*Kutipan Teks*
═══

‘Srikandi Kembar’ Pejuang Informasi dan Literasi Tanpa Takut Diskriminasi
Apa yang terbersit saat mendengar kata Informasi dan literasi? Pastinya era teknologi seperti sekarang ini sebagian kita sangat akrab dengan dua kata itu.
Oleh: Chica
Menurut KBBI, informasi adalah penerangan, pemberitahuan atau kabar atau berita tentang sesuatu. Sementara literasi bermakna kemampuan menulis dan membaca. Kemampuan individu dalam mengolah informasi dan pengetahuan kecakapan hidup.
Jika kata literasi dan informasi digabung menjadi literasi informasi, maka dalam pengertian Perpustakaan Perguruan Tinggi mendefinisikan bahwa literasi informasi adalah kemampuan untuk mengenal kebutuhan informasi untuk memecahkan masalah, mengembangkan gagasan, mengajukan pertanyaan penting, menggunakan berbagai strategi pengumpulan informasi, menetapkan informasi yang cocok, relevan dan otentik.

═══

*Data Mentah*

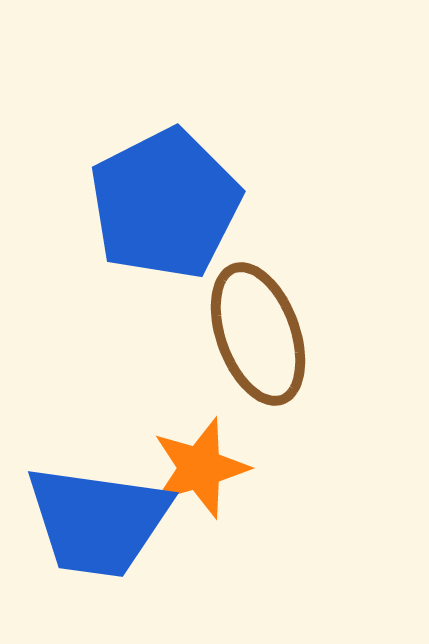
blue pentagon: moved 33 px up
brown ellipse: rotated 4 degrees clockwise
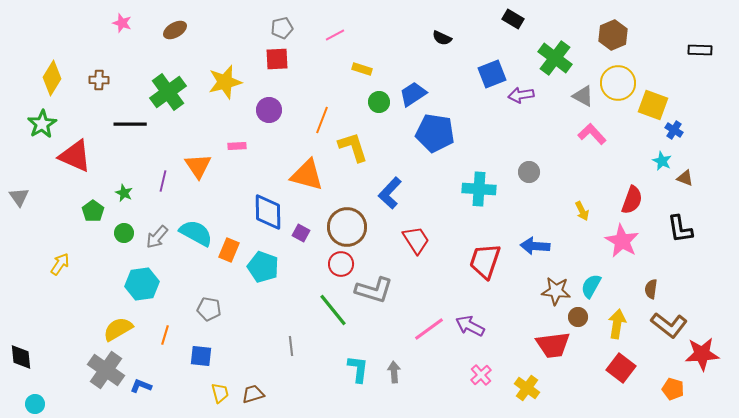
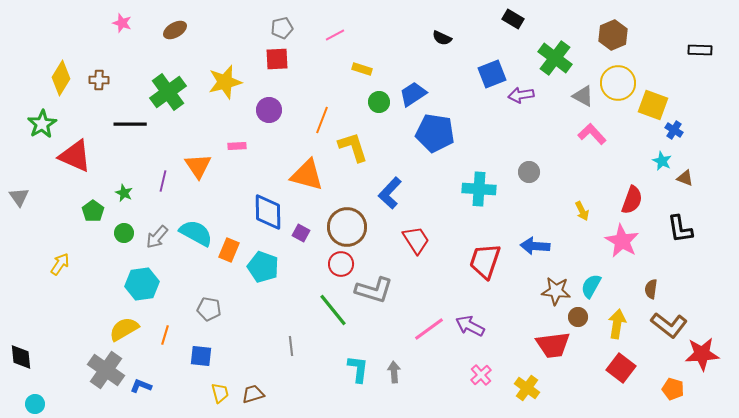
yellow diamond at (52, 78): moved 9 px right
yellow semicircle at (118, 329): moved 6 px right
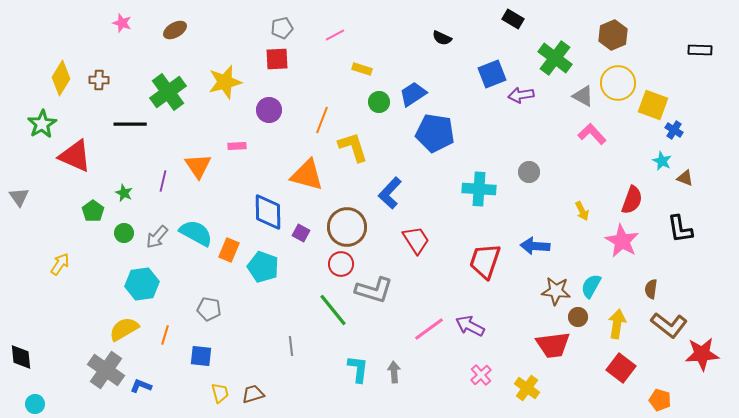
orange pentagon at (673, 389): moved 13 px left, 11 px down
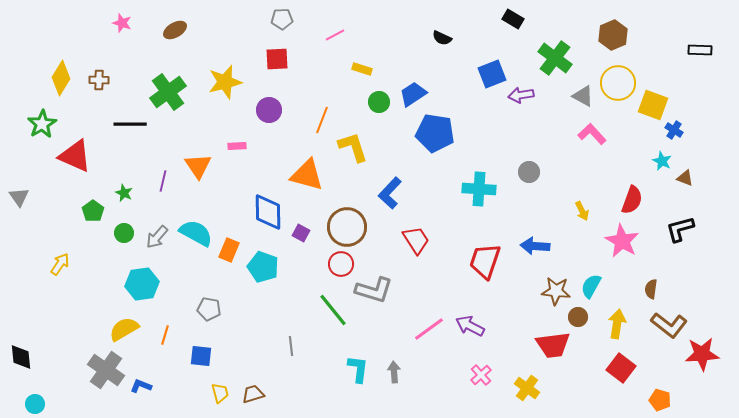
gray pentagon at (282, 28): moved 9 px up; rotated 10 degrees clockwise
black L-shape at (680, 229): rotated 84 degrees clockwise
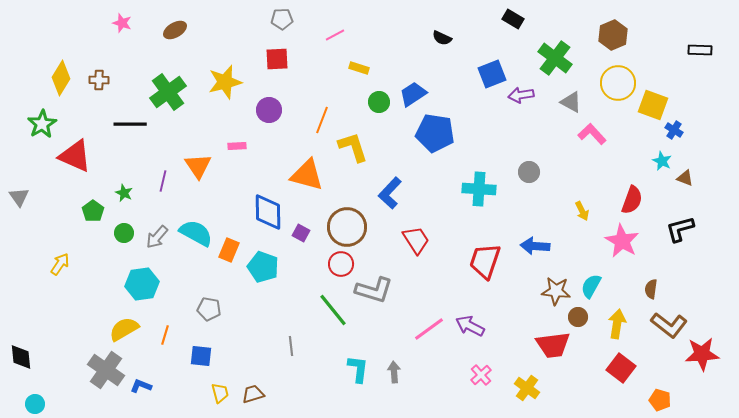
yellow rectangle at (362, 69): moved 3 px left, 1 px up
gray triangle at (583, 96): moved 12 px left, 6 px down
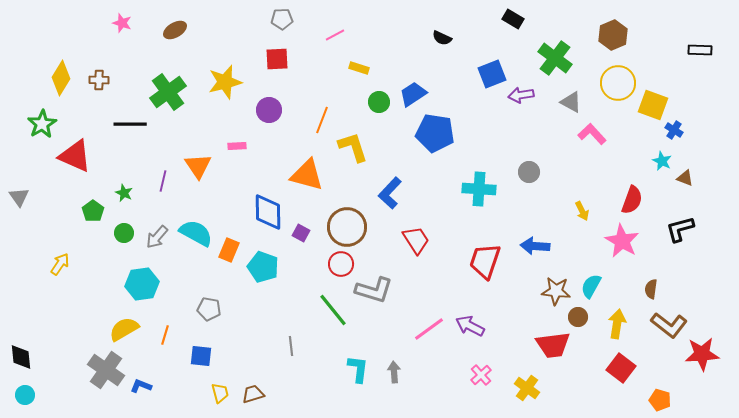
cyan circle at (35, 404): moved 10 px left, 9 px up
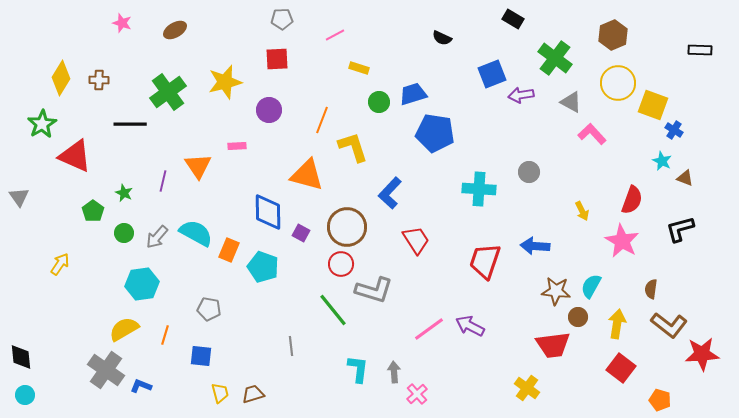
blue trapezoid at (413, 94): rotated 16 degrees clockwise
pink cross at (481, 375): moved 64 px left, 19 px down
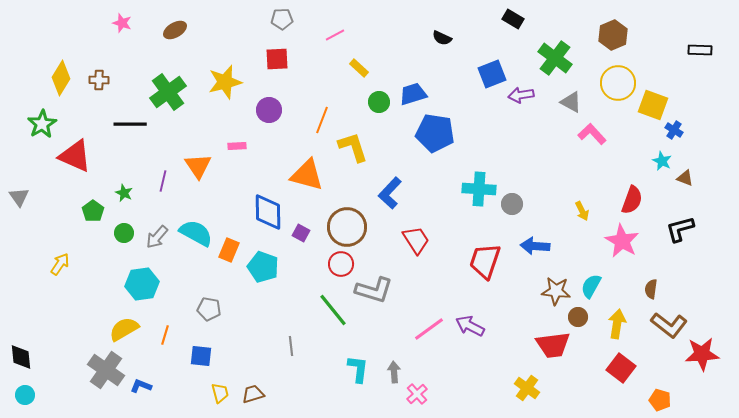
yellow rectangle at (359, 68): rotated 24 degrees clockwise
gray circle at (529, 172): moved 17 px left, 32 px down
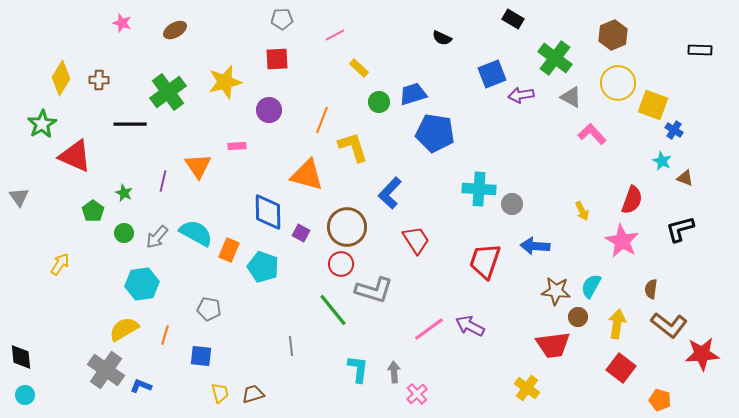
gray triangle at (571, 102): moved 5 px up
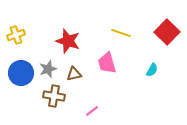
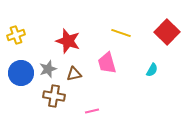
pink line: rotated 24 degrees clockwise
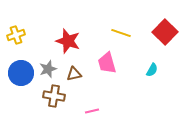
red square: moved 2 px left
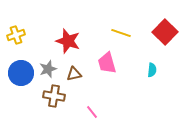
cyan semicircle: rotated 24 degrees counterclockwise
pink line: moved 1 px down; rotated 64 degrees clockwise
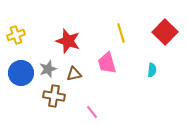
yellow line: rotated 54 degrees clockwise
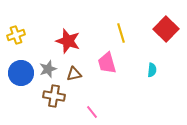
red square: moved 1 px right, 3 px up
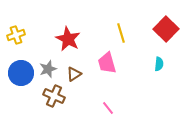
red star: moved 2 px up; rotated 10 degrees clockwise
cyan semicircle: moved 7 px right, 6 px up
brown triangle: rotated 21 degrees counterclockwise
brown cross: rotated 15 degrees clockwise
pink line: moved 16 px right, 4 px up
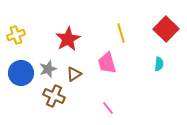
red star: rotated 15 degrees clockwise
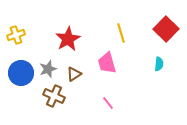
pink line: moved 5 px up
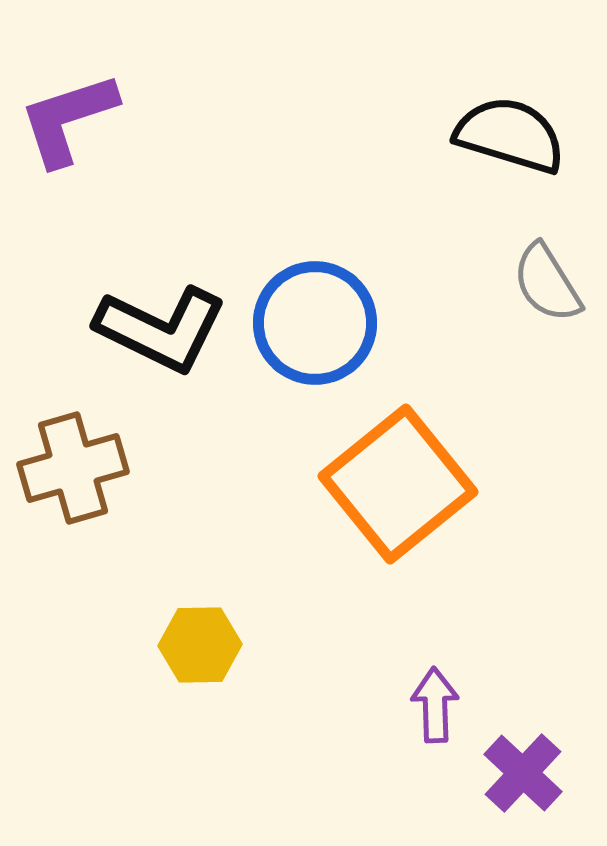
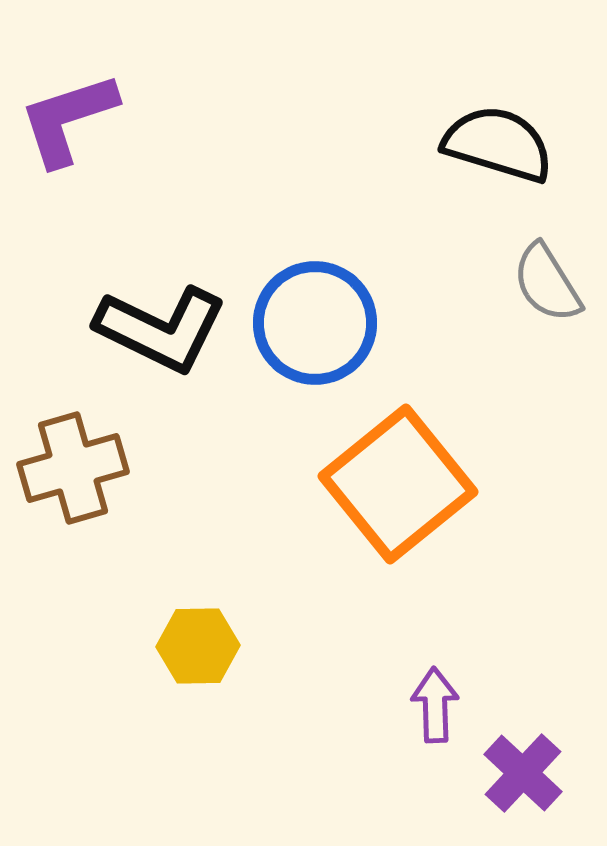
black semicircle: moved 12 px left, 9 px down
yellow hexagon: moved 2 px left, 1 px down
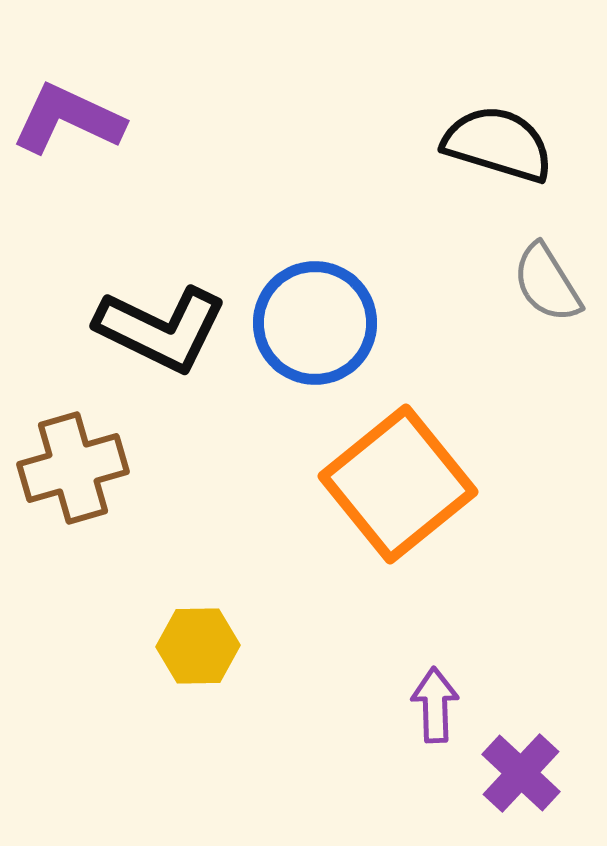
purple L-shape: rotated 43 degrees clockwise
purple cross: moved 2 px left
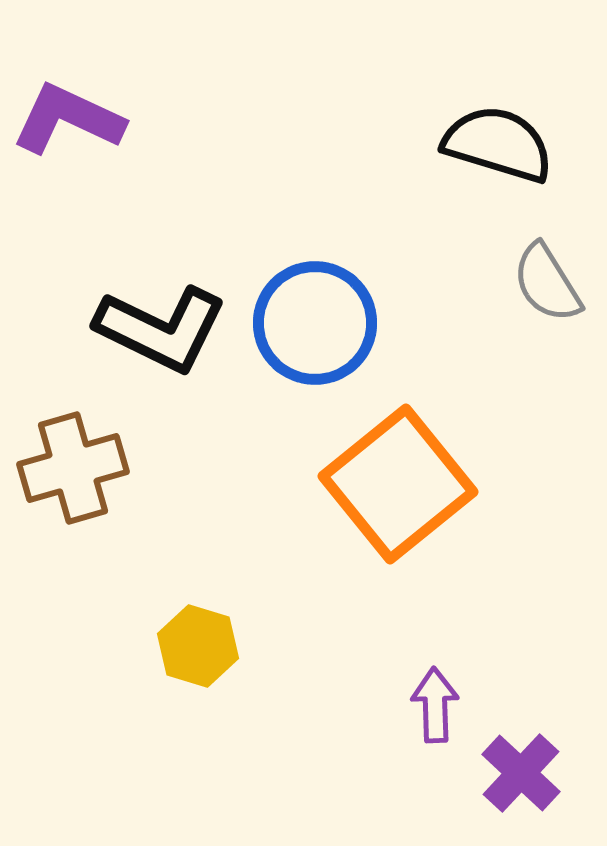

═══

*Soal Tantangan*
a) Tuliskan kembali bagian teks tentang literasi informasi yang dibuka dengan kata-kata "Oleh: Chica" dan ditutup dengan "relevan dan otentik.".
b) Menurut KBBI sebagaimana dikutip dalam teks tentang literasi informasi, apa makna kata literasi?

*Kunci Jawaban*
a)
Oleh: Chica
Menurut KBBI, informasi adalah penerangan, pemberitahuan atau kabar atau berita tentang sesuatu. Sementara literasi bermakna kemampuan menulis dan membaca. Kemampuan individu dalam mengolah informasi dan pengetahuan kecakapan hidup.
Jika kata literasi dan informasi digabung menjadi literasi informasi, maka dalam pengertian Perpustakaan Perguruan Tinggi mendefinisikan bahwa literasi informasi adalah kemampuan untuk mengenal kebutuhan informasi untuk memecahkan masalah, mengembangkan gagasan, mengajukan pertanyaan penting, menggunakan berbagai strategi pengumpulan informasi, menetapkan informasi yang cocok, relevan dan otentik.

b) Kemampuan menulis dan membaca.